We asked top practitioners from different corners of the industry to make predictions about the future of campaigns in 2016 and beyond. Here’s what they told us:
Melissa Ryan, director, client services, Trilogy Interactive: Medium, Snapchat, and Instagram are the current shiny objects for presidential digital teams. Next year, Senate and House races will begin using those platforms for engagement. Snapchat and Instagram, in particular, are starting to pitch ads to campaigns. The presidential races will take them up on it, but I'm skeptical that we'll see large spends from anyone else on either platform next year.
Casey Phillips, co-founder of RedPrint Strategy: We're already seeing clients come in the door with a lot more data on who they want to talk to and what they want to say, and it's forcing us to produce more product at a faster rate. Cheaper and more raw content is in demand, but so are the high-budget concept ads and beauty shots. Regardless of the delivery system, good creative content is still the best way to deliver a message and will be in 2016.
Brian Ross Adams, Los Angeles-based digital consultant: Donald Trump will be the Republican nominee and his continued use of social media to bypass traditional media outlets and campaign communications will mark a fundamental shift in how campaigns organize themselves to handle a minute-by-minute news cycle as opposed to the 24-hour news cycle. We will go from rapid response to immediate response. Hold on tight.
Kevin Collins, director of research, Analyst Institute: In 2016 pollsters will need to figure out how to make the transition to online interviewing, before falling phone response rates render phone surveys unreliable. We are already seeing a dramatic growth in online surveys, from Pew's American Trends Panel experiments, to Survey Monkey's entry into election polling, to the rise of new online-only polling efforts like Morning Consult and Civiqs (and even Microsoft through its Xbox platform), all joining the ranks of established online polling operations such as YouGov and GfK's KnowledgePanel.
However, while all of these surveys use similar means to interview the electorate, their methods for sampling and recruiting respondents vary widely. While with an earlier generation of polling these three steps were all linked to a phone call (e.g. random digit dialing, with recruitment moving straight into the survey interview), for online survey interviewing these steps are separated, and as a result methodologies are diversifying. For example, some online polls re-sample from a pool of opted-in participants, while others use samples based on voter files. So in 2016, I expect that we will see a renaissance in methods for sample construction, recruitment, and statistical adjustment to deliver representative online survey responses.

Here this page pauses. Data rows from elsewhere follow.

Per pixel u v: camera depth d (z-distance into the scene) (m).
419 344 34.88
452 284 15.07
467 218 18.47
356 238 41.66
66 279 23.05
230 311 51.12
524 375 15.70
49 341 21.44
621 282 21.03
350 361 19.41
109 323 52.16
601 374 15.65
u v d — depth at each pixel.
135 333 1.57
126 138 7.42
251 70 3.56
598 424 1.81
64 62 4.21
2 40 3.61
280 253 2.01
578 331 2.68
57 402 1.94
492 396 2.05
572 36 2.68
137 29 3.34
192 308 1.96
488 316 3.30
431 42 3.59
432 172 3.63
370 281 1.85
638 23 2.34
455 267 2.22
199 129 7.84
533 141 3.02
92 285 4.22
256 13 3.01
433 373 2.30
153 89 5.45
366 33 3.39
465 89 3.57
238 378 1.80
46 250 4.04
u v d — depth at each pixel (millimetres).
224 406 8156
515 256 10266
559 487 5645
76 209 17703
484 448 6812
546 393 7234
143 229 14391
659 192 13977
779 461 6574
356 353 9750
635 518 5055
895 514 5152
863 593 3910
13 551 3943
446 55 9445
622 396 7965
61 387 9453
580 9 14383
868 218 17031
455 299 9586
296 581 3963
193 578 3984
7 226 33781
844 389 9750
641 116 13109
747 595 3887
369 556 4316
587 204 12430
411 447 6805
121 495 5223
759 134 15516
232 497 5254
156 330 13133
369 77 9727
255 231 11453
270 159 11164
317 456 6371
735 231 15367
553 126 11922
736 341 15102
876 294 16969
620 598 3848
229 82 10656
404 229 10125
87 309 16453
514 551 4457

Liz Chadderdon, president of The Chadderdon Group: I predict whomever comes in third in New Hampshire will be the Republican nominee and it won't be Trump.
Kurt Luidhardt, co-founder of The Prosper Group: The robust GOP presidential field has been great for Republican digital vendors and staffers: There’s a significant demand for our service. Although it’s created a temporary market crunch for qualified staff, the campaigns are a great training ground. For firms like mine, it will significantly increase the potential pool of qualified Republican digital staff in 2016. And that’s a great thing for us.
Tracy Dietz, executive vice president of L2: Let’s start with the important one: In 2016 we'll see the Chicago Cubs win the World Series. As for politics, general election turnout will be lower then both 2012 and 2008. The GOP convention will not be brokered, and we'll see Nikki Haley giving the speech as the VP nominee.